The research is published in the Neurobiology of Aging.
White Matter Deficit: A Closer Look
The researchers evaluated 473 men and women, ages 20 to 87. They divided them into two groups—lean or normal weight and overweight and obese. They used standard definitions, terming those with a body mass index (BMI) of 18.5 to 24.9 healthy, 25 or higher overweight and 30 and higher obese.
Next, they did brain scans to measure the volume of white matter. The researchers also tested the thinking skills of the men and women. In other research, white matter decline has been linked with developing Alzheimer's at an early age.
They found the decade differences from middle age on in the overweight and obese compared to the healthy weight men and women. For instance, an overweight person of 40 had a white matter volume that looked like that of a healthy weight person of 50.

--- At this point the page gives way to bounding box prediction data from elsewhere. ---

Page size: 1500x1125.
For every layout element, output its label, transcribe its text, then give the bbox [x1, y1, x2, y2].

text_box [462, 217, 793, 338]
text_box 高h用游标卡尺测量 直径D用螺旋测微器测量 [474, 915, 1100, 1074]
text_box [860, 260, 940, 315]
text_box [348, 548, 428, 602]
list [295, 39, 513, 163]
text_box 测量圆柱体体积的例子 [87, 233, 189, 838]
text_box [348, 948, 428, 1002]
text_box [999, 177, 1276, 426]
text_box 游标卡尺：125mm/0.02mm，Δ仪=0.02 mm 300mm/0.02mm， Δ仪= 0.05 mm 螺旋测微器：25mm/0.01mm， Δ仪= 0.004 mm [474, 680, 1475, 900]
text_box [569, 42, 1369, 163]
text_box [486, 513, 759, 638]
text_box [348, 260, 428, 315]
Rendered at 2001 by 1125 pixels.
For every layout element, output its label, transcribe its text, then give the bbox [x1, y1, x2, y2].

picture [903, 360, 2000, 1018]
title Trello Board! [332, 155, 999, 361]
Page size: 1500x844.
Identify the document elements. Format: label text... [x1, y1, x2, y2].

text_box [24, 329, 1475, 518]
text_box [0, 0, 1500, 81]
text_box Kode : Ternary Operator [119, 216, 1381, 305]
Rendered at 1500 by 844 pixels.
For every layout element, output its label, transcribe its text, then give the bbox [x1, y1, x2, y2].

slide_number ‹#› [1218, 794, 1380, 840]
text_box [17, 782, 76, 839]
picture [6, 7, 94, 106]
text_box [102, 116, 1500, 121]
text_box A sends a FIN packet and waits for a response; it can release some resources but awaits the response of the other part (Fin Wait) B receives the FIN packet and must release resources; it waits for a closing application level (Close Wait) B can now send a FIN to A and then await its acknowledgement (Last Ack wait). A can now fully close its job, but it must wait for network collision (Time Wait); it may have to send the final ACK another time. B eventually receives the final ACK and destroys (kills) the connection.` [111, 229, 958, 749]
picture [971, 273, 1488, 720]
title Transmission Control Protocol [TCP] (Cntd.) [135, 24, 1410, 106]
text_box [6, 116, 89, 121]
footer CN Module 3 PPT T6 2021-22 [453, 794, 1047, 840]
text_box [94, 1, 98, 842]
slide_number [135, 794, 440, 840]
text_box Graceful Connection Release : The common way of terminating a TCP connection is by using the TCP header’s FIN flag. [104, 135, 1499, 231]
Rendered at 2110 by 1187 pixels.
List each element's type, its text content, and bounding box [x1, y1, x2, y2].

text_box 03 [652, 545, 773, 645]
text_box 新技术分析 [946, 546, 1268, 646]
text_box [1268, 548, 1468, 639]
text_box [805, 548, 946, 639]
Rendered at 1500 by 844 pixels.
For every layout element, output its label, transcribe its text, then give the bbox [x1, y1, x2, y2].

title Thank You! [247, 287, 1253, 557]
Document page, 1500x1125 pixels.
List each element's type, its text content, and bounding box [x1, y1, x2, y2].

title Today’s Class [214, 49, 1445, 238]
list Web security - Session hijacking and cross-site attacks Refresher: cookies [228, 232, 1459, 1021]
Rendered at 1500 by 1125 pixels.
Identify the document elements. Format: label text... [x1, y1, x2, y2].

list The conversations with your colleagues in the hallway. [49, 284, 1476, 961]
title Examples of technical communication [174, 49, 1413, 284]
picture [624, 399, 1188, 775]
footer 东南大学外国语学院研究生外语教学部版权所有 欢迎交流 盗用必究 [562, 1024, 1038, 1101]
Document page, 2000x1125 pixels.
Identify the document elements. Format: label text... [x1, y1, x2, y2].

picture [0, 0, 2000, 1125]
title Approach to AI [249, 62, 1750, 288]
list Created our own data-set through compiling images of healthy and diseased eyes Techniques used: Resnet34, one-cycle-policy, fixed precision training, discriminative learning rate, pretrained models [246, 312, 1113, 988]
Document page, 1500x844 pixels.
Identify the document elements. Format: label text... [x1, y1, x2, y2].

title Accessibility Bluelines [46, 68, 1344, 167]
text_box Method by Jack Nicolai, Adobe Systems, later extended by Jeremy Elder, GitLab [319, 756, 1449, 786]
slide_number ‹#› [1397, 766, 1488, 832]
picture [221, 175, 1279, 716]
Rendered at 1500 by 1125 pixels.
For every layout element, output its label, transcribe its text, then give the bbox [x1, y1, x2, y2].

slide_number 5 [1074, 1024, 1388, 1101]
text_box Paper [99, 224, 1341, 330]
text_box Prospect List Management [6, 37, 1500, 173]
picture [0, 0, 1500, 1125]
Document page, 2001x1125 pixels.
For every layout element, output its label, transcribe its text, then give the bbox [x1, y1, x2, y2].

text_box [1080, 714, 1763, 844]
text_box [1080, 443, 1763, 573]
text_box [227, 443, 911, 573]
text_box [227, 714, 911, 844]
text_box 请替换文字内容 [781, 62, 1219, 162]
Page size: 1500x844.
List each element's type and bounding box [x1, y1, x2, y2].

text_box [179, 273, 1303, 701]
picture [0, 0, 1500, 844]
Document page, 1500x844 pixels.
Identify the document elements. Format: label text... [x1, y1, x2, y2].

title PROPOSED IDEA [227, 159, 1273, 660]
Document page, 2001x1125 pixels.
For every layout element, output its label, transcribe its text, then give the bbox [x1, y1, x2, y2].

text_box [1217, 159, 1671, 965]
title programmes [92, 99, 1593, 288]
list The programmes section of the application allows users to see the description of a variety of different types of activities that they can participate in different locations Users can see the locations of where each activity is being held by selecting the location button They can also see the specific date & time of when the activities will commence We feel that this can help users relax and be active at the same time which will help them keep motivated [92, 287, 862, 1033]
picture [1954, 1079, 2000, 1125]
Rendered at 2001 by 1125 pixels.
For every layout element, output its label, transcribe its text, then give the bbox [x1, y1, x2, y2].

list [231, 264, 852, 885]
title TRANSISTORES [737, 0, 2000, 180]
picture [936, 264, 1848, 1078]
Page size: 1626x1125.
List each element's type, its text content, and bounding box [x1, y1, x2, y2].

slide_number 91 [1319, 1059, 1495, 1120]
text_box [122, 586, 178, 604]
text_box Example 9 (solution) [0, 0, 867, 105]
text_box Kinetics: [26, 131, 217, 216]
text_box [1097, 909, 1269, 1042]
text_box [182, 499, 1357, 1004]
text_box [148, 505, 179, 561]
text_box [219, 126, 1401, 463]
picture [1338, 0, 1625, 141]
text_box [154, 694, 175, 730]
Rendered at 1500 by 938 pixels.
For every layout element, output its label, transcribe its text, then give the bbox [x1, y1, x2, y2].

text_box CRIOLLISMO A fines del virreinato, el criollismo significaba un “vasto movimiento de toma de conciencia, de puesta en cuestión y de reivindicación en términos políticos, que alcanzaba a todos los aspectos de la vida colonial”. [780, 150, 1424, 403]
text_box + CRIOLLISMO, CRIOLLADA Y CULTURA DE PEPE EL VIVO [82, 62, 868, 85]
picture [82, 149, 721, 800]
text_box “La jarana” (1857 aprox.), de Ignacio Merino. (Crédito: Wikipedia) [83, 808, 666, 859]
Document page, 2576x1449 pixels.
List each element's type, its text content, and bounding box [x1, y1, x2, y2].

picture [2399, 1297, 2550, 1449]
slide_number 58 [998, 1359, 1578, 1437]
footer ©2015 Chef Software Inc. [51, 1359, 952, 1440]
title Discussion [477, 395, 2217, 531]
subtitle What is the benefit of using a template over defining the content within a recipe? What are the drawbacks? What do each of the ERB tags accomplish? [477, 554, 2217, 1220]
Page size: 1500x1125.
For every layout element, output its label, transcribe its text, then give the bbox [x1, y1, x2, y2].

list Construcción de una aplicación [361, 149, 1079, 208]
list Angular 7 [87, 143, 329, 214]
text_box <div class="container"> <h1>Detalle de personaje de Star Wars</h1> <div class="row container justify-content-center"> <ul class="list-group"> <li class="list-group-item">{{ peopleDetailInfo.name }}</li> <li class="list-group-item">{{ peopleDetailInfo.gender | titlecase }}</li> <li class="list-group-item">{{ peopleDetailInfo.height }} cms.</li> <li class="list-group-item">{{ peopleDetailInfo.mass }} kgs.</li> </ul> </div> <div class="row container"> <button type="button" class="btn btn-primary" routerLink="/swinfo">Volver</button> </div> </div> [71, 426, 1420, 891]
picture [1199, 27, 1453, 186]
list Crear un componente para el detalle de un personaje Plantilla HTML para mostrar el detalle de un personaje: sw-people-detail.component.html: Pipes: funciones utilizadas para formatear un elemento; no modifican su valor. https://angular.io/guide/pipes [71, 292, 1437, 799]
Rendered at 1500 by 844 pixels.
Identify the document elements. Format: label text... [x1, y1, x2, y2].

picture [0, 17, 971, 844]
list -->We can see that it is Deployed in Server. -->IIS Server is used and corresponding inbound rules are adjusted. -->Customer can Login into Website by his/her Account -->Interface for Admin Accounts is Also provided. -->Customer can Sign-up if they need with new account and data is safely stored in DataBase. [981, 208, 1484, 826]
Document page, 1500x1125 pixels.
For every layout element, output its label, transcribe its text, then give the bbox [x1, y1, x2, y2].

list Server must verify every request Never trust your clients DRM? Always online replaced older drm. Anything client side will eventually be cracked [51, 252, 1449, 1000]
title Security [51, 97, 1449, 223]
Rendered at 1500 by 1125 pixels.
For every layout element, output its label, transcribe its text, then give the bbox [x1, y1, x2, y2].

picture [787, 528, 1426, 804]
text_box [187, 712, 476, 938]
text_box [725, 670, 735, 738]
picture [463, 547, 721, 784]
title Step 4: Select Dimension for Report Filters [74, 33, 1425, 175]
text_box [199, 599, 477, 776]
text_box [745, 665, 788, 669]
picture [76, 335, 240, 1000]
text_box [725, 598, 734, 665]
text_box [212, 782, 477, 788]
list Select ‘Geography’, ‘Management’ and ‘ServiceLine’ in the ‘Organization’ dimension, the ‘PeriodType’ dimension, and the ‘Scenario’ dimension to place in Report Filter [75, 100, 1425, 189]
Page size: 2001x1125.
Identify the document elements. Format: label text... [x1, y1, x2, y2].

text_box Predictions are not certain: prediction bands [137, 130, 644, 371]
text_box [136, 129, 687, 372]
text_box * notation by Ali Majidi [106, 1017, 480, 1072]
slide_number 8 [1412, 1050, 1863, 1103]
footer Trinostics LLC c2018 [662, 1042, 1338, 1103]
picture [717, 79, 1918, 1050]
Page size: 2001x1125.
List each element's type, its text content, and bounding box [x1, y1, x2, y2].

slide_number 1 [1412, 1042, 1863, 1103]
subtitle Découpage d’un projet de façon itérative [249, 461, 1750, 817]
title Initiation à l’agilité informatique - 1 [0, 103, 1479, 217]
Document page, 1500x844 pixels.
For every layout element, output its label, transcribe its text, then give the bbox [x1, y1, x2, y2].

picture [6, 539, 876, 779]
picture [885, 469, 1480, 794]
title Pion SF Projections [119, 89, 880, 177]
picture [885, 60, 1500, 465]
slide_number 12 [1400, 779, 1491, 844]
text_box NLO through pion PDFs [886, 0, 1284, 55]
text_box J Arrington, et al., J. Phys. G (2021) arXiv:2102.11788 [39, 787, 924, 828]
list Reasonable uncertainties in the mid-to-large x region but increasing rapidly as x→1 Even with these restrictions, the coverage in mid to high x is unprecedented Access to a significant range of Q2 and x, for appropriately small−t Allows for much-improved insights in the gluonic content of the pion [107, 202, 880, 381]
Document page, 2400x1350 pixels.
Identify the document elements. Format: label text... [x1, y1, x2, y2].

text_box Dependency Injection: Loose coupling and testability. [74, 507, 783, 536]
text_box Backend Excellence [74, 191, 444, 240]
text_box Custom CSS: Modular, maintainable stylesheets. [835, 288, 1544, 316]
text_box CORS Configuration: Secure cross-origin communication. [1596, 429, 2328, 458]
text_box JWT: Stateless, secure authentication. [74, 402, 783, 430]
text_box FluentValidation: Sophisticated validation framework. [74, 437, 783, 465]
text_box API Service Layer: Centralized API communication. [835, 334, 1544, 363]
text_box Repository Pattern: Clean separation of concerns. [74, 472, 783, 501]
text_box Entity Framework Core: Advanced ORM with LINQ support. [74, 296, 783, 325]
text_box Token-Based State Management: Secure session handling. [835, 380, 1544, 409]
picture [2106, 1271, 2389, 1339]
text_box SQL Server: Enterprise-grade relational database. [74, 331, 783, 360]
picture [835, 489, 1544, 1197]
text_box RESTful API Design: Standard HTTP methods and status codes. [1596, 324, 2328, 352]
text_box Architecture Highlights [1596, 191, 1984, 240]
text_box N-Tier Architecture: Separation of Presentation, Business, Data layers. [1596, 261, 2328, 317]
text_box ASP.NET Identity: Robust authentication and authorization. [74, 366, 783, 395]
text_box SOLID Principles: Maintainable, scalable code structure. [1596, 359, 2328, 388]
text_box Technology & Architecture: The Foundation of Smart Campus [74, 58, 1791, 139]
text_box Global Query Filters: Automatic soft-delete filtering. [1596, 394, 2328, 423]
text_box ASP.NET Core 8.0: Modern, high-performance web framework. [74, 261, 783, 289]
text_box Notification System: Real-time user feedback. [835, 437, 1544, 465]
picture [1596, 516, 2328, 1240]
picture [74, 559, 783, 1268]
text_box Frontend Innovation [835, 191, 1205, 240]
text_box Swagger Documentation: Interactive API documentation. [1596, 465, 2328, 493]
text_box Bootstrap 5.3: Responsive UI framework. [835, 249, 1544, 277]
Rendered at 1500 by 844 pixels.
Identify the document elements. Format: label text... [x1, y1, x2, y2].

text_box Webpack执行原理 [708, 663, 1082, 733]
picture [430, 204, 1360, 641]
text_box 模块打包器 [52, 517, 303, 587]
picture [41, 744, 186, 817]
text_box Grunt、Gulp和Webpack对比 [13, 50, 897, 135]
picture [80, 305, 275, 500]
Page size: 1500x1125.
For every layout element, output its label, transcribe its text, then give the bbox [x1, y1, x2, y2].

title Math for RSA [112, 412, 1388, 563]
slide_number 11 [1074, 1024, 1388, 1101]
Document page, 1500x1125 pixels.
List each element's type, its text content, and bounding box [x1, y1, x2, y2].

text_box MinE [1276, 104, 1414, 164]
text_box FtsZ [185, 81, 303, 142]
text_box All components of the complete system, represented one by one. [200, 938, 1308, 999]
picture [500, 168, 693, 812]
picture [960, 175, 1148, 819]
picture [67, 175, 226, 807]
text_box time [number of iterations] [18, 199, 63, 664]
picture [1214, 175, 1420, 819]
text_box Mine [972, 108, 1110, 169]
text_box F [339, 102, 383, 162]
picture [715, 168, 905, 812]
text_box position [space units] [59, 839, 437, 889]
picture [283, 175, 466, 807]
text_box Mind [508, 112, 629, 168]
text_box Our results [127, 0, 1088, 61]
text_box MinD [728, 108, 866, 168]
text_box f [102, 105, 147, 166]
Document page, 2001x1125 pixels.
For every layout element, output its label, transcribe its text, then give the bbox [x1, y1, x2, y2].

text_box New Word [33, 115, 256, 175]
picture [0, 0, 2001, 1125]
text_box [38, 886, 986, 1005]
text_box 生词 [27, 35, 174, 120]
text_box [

Surprisingly, the researchers found no differences in thinking skills between the groups, although they expected to.
Explaining the Weight-Brain Link
The U.K. researchers can't say for sure why the excess weight seems to speed up the decline of white matter, nor what the implications will turn out to be for cognitive skills.
But they speculate that the culprit may be inflammation, which accompanies obesity. Hormones produced by fat tissue could also play a role, they say.
From the study results, the researchers cannot say for sure if it’s the obesity or related factors driving the changes in white matter, agrees Nicolas Musi, MD, a spokesperson for the American Federation for Aging Research and director of the Barshop Institute for Longevity and Aging Studies at the University of Texas Health Science Center at San Antonio. He reviewed the findings. Many factors may explain the decline, he says, including diabetes and insulin resistance, for instance.
As for why the differences became apparent in middle age, Dr. Musi says that simply may be when it becomes more noticeable on brain scans. "I think it's just a progression," he says of the white matter decline, "a linear progression."
It's not known, Wagstyl says, if losing weight could help people hold onto white matter or even reverse the effects. "We are now looking into these questions," he says.
Dr. Musi advises those who are overweight not only to try to lose the excess but to maintain good blood sugar levels, healthy cholesterol and blood pressure levels. "All these things are important at many levels," Musi says. "One is blood flow to the brain." It helps the brain work well, he says.
Regular exercise can also help blood flow to the brain, and improve functioning, he says.